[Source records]
▼▼▼

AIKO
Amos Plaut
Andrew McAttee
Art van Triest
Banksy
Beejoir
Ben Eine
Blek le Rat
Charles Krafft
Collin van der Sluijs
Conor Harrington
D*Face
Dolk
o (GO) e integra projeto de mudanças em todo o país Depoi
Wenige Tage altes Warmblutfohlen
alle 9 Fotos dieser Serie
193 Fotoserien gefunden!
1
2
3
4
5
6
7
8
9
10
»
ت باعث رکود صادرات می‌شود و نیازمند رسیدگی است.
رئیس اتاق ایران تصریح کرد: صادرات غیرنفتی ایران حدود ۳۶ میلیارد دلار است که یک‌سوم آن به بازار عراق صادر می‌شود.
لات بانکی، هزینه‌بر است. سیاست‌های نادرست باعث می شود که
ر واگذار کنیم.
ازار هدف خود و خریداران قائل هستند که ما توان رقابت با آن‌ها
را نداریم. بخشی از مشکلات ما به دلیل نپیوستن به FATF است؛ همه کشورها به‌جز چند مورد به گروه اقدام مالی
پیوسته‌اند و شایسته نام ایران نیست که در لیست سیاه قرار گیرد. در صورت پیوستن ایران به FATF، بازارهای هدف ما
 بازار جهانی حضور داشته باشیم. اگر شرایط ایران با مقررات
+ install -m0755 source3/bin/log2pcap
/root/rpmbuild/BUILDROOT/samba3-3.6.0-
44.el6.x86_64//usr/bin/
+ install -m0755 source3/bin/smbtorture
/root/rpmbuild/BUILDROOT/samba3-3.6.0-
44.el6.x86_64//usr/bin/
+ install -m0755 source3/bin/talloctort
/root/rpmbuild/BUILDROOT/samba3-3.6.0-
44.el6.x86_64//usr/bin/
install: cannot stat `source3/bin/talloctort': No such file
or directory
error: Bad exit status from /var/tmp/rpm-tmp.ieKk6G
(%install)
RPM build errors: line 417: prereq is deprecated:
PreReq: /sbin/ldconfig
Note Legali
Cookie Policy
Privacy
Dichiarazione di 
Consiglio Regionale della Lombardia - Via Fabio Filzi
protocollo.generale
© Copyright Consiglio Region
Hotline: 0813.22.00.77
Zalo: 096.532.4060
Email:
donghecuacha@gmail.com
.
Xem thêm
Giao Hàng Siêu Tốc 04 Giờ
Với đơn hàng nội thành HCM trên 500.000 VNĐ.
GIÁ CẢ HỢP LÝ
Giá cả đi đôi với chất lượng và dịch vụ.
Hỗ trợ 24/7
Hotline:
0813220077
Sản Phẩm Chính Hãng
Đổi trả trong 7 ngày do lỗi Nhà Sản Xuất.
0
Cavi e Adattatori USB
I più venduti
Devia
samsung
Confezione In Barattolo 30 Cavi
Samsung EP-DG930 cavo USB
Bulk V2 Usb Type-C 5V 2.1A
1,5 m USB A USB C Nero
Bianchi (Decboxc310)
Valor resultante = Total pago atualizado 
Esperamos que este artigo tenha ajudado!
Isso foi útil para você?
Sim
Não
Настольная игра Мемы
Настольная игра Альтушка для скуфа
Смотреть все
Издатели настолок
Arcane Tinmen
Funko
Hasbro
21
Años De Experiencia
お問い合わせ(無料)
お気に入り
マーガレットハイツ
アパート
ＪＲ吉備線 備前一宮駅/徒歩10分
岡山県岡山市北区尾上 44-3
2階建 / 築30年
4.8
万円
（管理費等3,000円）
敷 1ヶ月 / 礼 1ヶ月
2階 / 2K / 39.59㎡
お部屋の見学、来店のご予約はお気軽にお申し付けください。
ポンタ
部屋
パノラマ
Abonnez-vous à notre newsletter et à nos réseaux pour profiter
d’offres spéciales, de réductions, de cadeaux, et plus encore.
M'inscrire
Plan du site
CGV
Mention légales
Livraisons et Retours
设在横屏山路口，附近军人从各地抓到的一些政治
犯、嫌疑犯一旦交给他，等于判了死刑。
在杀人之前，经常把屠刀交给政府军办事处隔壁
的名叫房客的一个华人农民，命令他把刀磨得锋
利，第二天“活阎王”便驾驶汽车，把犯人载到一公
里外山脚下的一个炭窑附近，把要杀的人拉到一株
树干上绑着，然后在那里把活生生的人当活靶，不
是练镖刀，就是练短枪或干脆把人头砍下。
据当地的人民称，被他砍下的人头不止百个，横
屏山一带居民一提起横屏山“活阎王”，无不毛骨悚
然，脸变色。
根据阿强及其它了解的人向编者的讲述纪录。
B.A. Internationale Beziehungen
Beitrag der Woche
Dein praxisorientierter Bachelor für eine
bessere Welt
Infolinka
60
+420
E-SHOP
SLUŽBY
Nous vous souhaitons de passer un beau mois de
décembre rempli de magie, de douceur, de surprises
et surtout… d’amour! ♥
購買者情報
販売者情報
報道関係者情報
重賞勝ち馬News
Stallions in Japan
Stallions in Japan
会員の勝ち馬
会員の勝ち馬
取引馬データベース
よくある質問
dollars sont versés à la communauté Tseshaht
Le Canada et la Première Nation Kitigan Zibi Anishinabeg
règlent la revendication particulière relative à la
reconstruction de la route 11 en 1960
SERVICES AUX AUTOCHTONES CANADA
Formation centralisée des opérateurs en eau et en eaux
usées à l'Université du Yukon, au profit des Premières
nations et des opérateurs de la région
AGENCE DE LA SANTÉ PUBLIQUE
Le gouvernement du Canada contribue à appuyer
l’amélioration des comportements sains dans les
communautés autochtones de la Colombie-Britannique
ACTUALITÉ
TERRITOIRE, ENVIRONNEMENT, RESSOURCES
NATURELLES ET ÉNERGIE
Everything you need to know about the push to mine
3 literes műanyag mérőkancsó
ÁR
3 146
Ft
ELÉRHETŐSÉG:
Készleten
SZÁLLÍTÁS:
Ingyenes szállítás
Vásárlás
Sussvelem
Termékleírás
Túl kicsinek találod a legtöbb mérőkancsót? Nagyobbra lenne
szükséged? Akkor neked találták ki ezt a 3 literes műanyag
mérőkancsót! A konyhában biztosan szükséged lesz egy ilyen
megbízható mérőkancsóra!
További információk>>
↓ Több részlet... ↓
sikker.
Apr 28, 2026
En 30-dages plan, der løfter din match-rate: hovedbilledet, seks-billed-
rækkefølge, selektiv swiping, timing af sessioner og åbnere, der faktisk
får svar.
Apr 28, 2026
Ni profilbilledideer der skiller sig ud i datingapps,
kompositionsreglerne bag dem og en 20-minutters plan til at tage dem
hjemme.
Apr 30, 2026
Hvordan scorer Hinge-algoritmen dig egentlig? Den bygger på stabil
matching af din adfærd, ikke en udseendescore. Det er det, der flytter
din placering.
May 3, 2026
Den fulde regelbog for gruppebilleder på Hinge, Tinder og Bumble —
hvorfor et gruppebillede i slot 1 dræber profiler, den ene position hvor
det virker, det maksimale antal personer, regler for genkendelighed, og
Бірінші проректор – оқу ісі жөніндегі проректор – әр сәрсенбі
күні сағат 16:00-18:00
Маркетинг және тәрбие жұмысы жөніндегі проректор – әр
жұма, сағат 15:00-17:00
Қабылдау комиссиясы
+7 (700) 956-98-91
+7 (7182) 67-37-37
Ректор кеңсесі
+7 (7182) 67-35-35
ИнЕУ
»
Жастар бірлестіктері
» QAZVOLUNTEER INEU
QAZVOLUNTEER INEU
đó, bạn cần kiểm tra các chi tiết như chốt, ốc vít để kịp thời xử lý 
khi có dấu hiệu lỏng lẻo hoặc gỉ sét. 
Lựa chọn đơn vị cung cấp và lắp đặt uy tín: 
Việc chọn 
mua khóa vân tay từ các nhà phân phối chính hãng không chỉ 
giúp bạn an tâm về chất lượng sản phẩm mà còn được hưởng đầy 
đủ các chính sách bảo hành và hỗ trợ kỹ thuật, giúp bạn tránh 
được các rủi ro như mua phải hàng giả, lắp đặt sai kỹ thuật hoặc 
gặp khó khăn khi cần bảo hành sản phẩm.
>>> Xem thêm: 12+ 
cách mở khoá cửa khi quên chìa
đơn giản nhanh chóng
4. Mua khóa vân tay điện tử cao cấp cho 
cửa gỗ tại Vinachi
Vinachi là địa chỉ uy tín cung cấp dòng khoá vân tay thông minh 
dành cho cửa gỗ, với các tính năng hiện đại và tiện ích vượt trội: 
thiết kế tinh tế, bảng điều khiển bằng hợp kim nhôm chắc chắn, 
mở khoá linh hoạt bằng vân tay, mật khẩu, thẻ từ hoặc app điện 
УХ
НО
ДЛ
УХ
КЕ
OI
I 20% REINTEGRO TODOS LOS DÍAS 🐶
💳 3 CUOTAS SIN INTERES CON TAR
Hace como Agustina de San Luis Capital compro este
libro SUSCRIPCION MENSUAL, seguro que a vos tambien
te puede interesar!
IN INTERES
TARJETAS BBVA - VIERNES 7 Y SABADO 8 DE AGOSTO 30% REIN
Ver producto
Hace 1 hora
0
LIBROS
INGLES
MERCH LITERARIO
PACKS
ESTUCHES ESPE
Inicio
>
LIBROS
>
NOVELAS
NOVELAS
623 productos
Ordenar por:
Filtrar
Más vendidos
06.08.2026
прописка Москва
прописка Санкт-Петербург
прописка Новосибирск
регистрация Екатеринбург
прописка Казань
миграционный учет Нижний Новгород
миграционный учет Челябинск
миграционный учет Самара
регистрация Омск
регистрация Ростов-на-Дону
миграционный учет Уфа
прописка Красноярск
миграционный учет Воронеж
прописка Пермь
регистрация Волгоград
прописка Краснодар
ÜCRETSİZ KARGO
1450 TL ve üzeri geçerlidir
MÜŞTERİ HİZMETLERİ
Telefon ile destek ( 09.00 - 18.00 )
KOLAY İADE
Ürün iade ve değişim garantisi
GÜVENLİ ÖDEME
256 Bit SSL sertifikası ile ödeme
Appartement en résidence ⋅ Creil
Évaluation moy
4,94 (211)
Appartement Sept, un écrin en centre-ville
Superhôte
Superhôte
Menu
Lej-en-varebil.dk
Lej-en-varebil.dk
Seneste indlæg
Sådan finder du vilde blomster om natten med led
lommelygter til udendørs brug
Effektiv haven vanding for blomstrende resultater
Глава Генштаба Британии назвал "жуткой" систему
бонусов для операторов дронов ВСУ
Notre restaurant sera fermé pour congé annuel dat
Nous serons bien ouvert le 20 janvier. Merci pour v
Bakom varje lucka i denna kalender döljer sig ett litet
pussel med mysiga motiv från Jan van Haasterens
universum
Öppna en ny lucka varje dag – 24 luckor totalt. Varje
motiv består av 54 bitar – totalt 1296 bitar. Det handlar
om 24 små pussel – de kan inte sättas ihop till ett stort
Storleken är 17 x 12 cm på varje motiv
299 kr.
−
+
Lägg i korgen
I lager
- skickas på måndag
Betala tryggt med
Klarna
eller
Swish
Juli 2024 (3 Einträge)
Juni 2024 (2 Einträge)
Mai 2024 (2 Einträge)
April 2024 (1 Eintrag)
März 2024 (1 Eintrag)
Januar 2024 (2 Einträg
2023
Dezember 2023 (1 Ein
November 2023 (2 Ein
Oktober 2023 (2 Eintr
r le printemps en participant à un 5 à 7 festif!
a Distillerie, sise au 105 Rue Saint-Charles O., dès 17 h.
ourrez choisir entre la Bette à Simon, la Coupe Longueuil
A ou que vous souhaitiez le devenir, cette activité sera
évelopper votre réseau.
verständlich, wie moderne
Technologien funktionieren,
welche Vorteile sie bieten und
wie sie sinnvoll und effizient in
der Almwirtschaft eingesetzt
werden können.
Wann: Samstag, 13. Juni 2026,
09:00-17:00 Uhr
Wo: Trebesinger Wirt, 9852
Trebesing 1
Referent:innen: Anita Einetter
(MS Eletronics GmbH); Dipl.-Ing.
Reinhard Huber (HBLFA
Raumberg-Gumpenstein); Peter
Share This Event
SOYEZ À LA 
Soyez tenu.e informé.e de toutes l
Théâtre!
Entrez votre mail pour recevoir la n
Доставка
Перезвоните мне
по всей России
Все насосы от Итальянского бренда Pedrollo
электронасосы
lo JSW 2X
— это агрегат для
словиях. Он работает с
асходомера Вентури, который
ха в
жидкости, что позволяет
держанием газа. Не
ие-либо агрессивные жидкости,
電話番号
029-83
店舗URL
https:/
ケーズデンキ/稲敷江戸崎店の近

▲▲▲

Within the data above, pick out all lines holding the word "totalt".

Öppna en ny lucka varje dag – 24 luckor totalt. Varje
motiv består av 54 bitar – totalt 1296 bitar. Det handlar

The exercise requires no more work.